I'm trying to use a saved Mllib model to predict sentiment on live streaming data.
I've tried all the recommendations I have found but still I get errors. Current error :Field "features" does not exist.
The schema of trained data is
root
|-- label: double (nullable = true)
|-- words: array (nullable = true)
| |-- element: string (containsNull = true)
|-- features: vector (nullable = true)
lines = spark\
.readStream\
.format("kafka")\
.option("kafka.bootstrap.servers", bootstrapServers)\
.option("subscribe", topics)\
.load()\
.selectExpr("CAST(value AS STRING)")
#<class 'pyspark.sql.dataframe.DataFrame'>
read_data=lines.selectExpr("CAST(value AS STRING) as text")
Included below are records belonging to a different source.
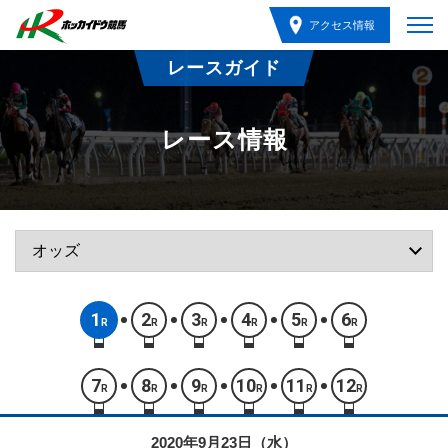
アクセス情報
レースガイド
レース情報
1
2
3
4
5
6
R
R
R
R
R
R
7
8
9
10
11
12
R
R
R
R
R
R
2020年9月23日（水）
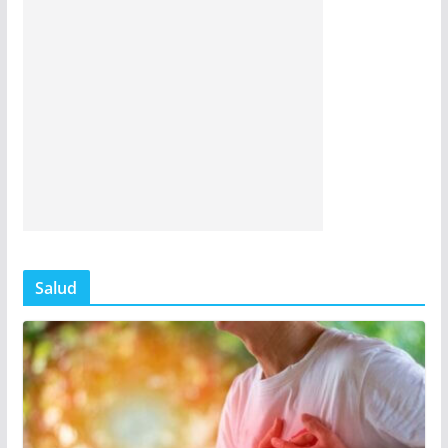
Salud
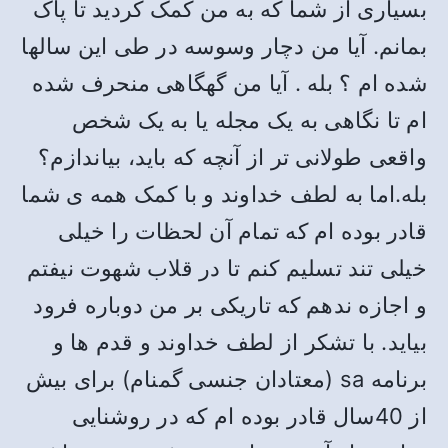
بسیاری از شما که به من کمک کردید تا پاک
بمانم. آیا من دچار وسوسه در طی این سالها
شده ام ؟ بله . آیا من گهگاهی منحرف شده
ام تا نگاهی به یک مجله یا به یک شخص
واقعی طولانی تر از آنچه که باید، بیاندازم؟
بله.اما به لطف خداوند و با کمک همه ی شما
قادر بوده ام که تمام آن لحظات را خیلی
خیلی تند تسلیم کنم تا در قلاب شهوت نیفتم
و اجازه ندهم که تاریکی بر من دوباره فرود
بیاید. با تشکر از لطف خداوند و قدم ها و
برنامه sa (معتادان جنسی گمنام) برای بیش
از 40سال قادر بوده ام که در روشنایی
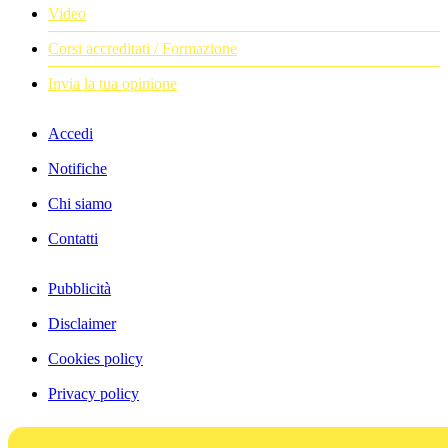
Video
Corsi accreditati / Formazione
Invia la tua opinione
Accedi
Notifiche
Chi siamo
Contatti
Pubblicità
Disclaimer
Cookies policy
Privacy policy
model_nb = NaiveBayesModel.load("./myNBmodel")
prediction = model_nb.transform(read_data)
print(prediction.schema)
query1 = prediction.writeStream \
.outputMode("update") \
.foreach(process_row) \
.start()
query1.awaitTermination()
prediction = model_nb.transform(read_data)
:Py4JJavaError: An error occurred while calling o133.transform. : java.lang.IllegalArgumentException: Field "features" does not exist. Available fields: text
Fetced data don't need features in order to have a prediction, right?